Wildlife lovers are elated as hatchlings broke out of eggshells and crawled towards their seaward journey in the tranquil nesting grounds at Island.
Around 4.26 lakh turtles had arrived at the Nasi-1 nesting ground to lay eggs on the sandy beach in Kendrapara district during March.
For last three days, newborn babies are emerging with mother turtles nowhere in sight.
The whole of Nasi-1 Island is teeming with baby turtles and officials of Bhitarkanika National Park were sole witness to the unique natural heritage involving birth of babies sans mother, said forest officials.
Tourists and researchers are denied entry to the area as the unmanned islands are located in close vicinity of Wheeler's Island defence test range centre, a prohibited territory.

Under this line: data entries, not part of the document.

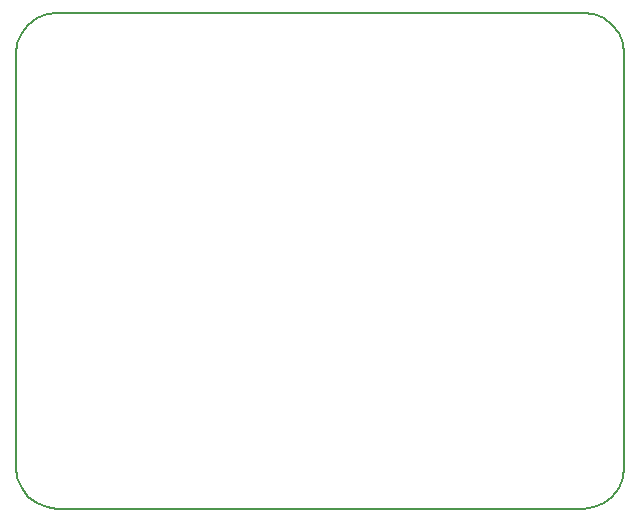
<source format=gbr>
G04 DipTrace 3.3.1.1*
G04 BoardOutline.gbr*
%MOIN*%
G04 #@! TF.FileFunction,Profile*
G04 #@! TF.Part,Single*
%ADD11C,0.005512*%
%FSLAX26Y26*%
G04*
G70*
G90*
G75*
G01*
G04 BoardOutline*
%LPD*%
X531496Y393702D2*
D11*
X2283465D1*
X2319129Y398398D1*
X2352362Y412164D1*
X2380900Y434062D1*
X2402798Y462600D1*
X2416564Y495832D1*
X2421261Y531496D1*
X2421260Y1909450D1*
X2416564Y1945114D1*
X2402799Y1978346D1*
X2380900Y2006886D1*
X2352362Y2028783D1*
X2319130Y2042549D1*
X2283466Y2047244D1*
X531496Y2047245D1*
X495832Y2042550D1*
X462598Y2028783D1*
X434060Y2006886D1*
X412163Y1978346D1*
X398396Y1945113D1*
X393702Y1909449D1*
X393701Y531497D1*
X398396Y495833D1*
X412163Y462600D1*
X434062Y434062D1*
X462600Y412163D1*
X495833Y398396D1*
X531497Y393701D1*
X531496Y393702D1*
M02*

</source>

"The emergence of hatchlings from egg shells is expected to continue for at least a week. The one-km beach is virtually littered with hatchlings. The babies were literally jostling for space to loiter around before their final plunge into seawater," said Manoj Kumar Mahapatra, Divisional Forest Officer, Rajnagar Mangrove (wildlife) Forest Division.
The babies broke out of eggshells and wandered around the sandy beach for nearly an hour before making their way to swirling seawater, says a wildlife staff.
"About two million hatchlings have emerged out of pits. The process of turtle birth is expected to continue for few more days," DFO Mahapatra said.
An estimated 4.26 lakh turtles had arrived en masse to lay eggs, a phenomenon called Arribada in Spanish, in March.
There was considerable delay in the arrival of turtles this year which had led many to speculate that these marine animals may play truant in turning up here for mass nesting.
After the eggs are incubated under natural process, the hatchlings come out after 45/55 days' hiatus.
The phenomenon of babies' emergence from the nests is a unique proposition in itself as "babies grow sans mother."
The nesting beaches at the idyllic islands free from human interference also happen to be the most congenial and conducive spots for turtles' mass nesting.
But of late these beaches are undergoing sea erosion, adversely affecting the ideal turtle habitat, an official said.
The mortality rate of hatchlings is exceedingly high as one out of a thousand survives the life cycle to grow into an adult, according to the official.